引用计数的实现与性能¶
写引用计数的文章就像在讲"谁送快递给谁付钱"——每多一个人拿着快递,你的账本上就多记一笔;最后那个人把快递丢在门口,账本清零,快递就可以销毁。区别是:在嵌入式世界里,这个"账本"得很小心地放在口袋里,不能丢、不能被并发多人改错账,还要尽量别让 CPU 为了记一笔账掉进长时间的排队。
什么是引用计数¶
引用计数(reference counting)就是给对象装个小计数器,每当有人"拿走"一份引用就 ++,放回去就 --;当计数变成 0,表明没人需要了,就销毁对象。简单、直观、无需全局垃圾回收。但要注意:两个对象互相持有引用——那就是经典的"情侣互相缠着不放(cycle)",永远不会变成 0,需要我们手动拆或用弱引用(weak reference)。
两种常见实现思路(不列长清单,用段落说明)¶
非侵入式(non-intrusive):像 std::shared_ptr,计数器放在对象外面的控制块(control block)。优点是对象类不需要修改,适配性高;缺点是需要额外分配(可能两次分配:对象 + control block),这在内存受限或不允许堆分配的嵌入式系统里可能是问题。
侵入式(intrusive):把计数器放到对象内部(通常是基类成员)。优点是零额外分配(节省内存与碎片),性能更好(少一次内存访问);缺点是对象类必须侵入式继承或提供接口,侵入性高但在自研系统里通常可接受。
对于嵌入式,我的倾向是:能侵入就侵入;不能改类结构的才用非侵入。
单线程、最小化实现(嵌入式友好、无锁、无异常)¶
如果你是在裸机、单核、没有 preemptive threading 的环境,引用计数可以做到非常轻量:用 uint16_t/uint32_t,普通 +±- 就好。示例:
// IntrusiveRef.h - 单线程版本,适合裸机或只在主任务中使用
class IntrusiveRefBase {
protected:
uint16_t ref_count_{1}; // 默认持有者为创建者
virtual ~IntrusiveRefBase() = default;
public:
void retain() noexcept { ++ref_count_; }
void release() noexcept {
if (--ref_count_ == 0) delete this;
}
};
template <typename T>
class IntrusivePtr {
T* p_;
public:
IntrusivePtr(T* p = nullptr) : p_(p) {}
IntrusivePtr(const IntrusivePtr& o) : p_(o.p_) { if (p_) p_->retain(); }
IntrusivePtr& operator=(const IntrusivePtr& o) {
if (o.p_) o.p_->retain();
if (p_) p_->release();
p_ = o.p_;
return *this;
}
~IntrusivePtr() { if (p_) p_->release(); }
T* get() const noexcept { return p_; }
T& operator*() const noexcept { return *p_; }
T* operator->() const noexcept { return p_; }
};
说明:没有 std::atomic,极简开销,适合没有并发的嵌入式场景。

> [数据摘录]
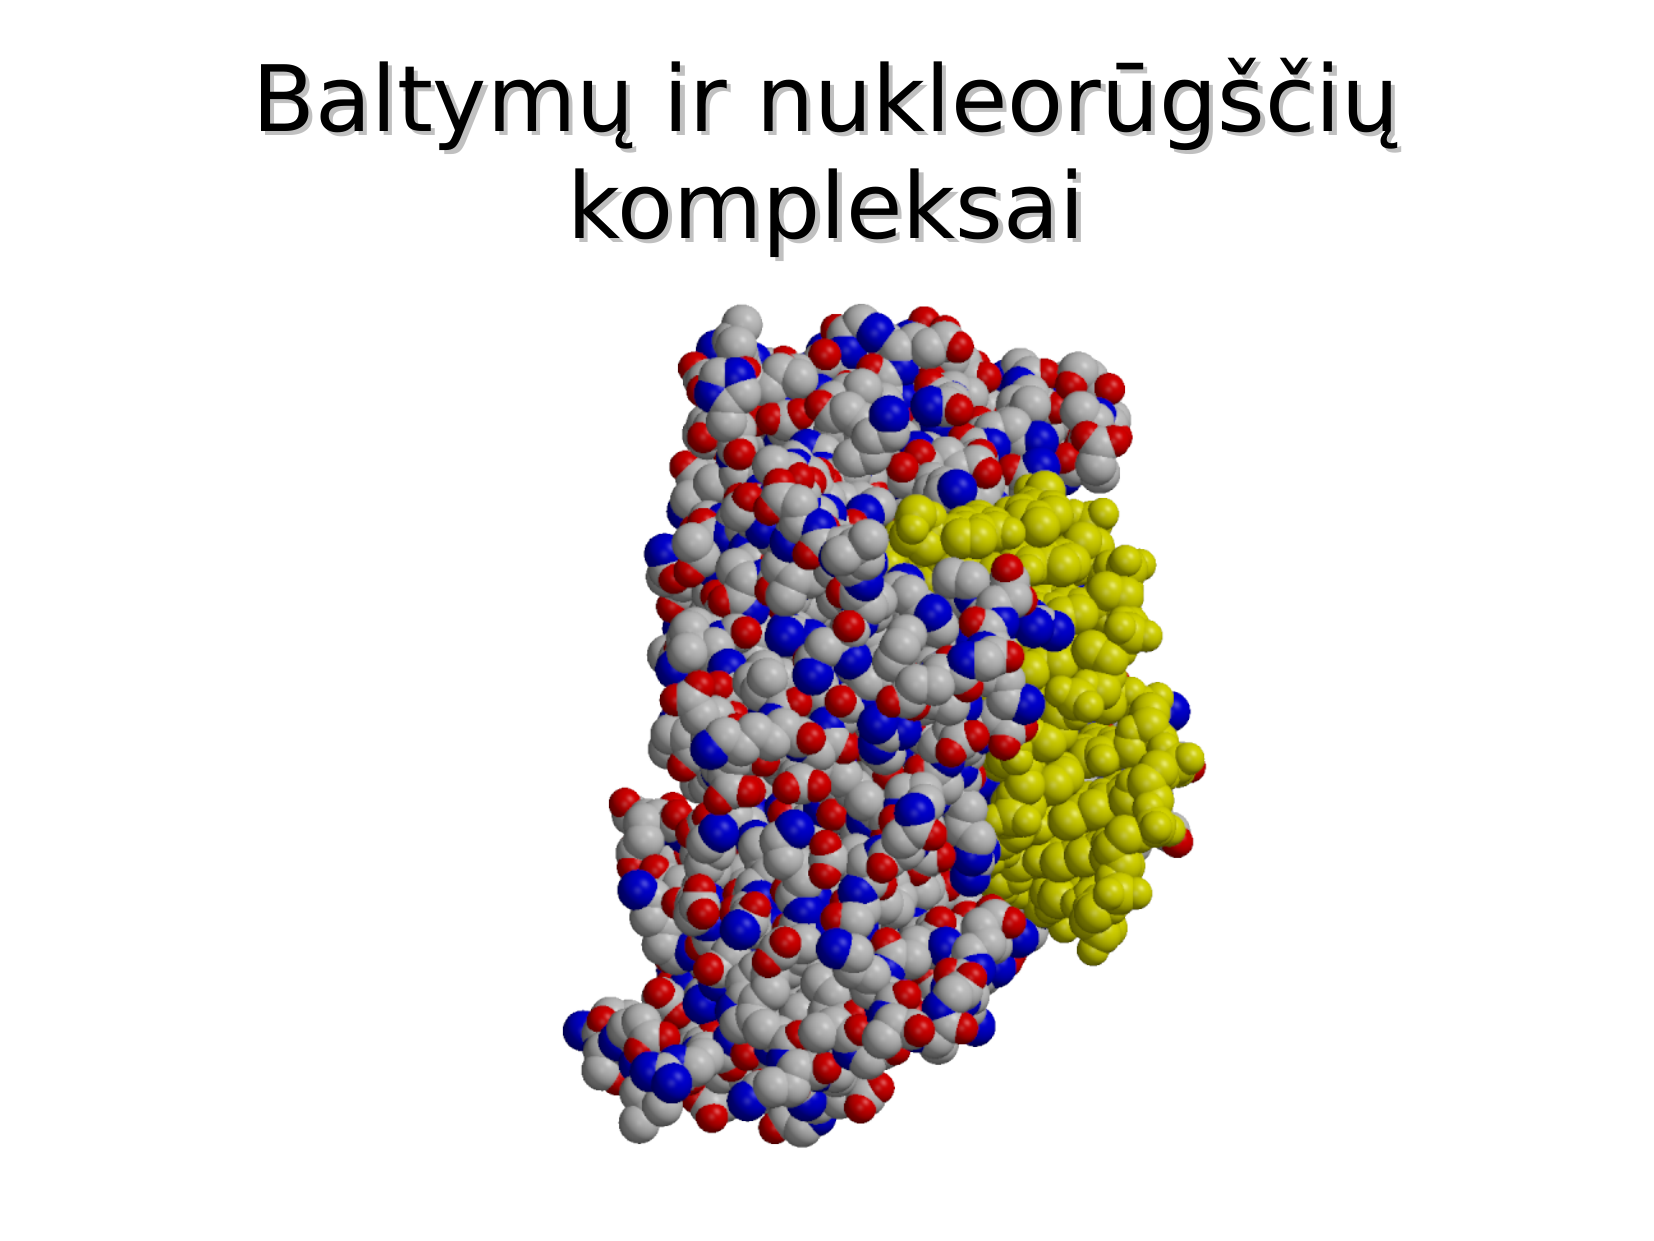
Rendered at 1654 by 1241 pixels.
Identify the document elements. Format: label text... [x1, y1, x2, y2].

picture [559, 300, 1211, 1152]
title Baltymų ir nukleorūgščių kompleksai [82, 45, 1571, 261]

> [任务说明]
请依据原文回答以下问题:
1. 非侵入式实现将计数器放在何处?
2. 单线程版本中 ref_count_ 的初始值是多少?该注释如何说明其含义?
3. 两个对象互相持有引用时,原文提出了哪两种处理办法?
所附材料与原文内容并无关联。

> [书面答复]
1. 放在对象外面的控制块(control block)中。
2. 初始值为 1,注释说明默认持有者为创建者。
3. 手动拆除引用,或改用弱引用(weak reference)。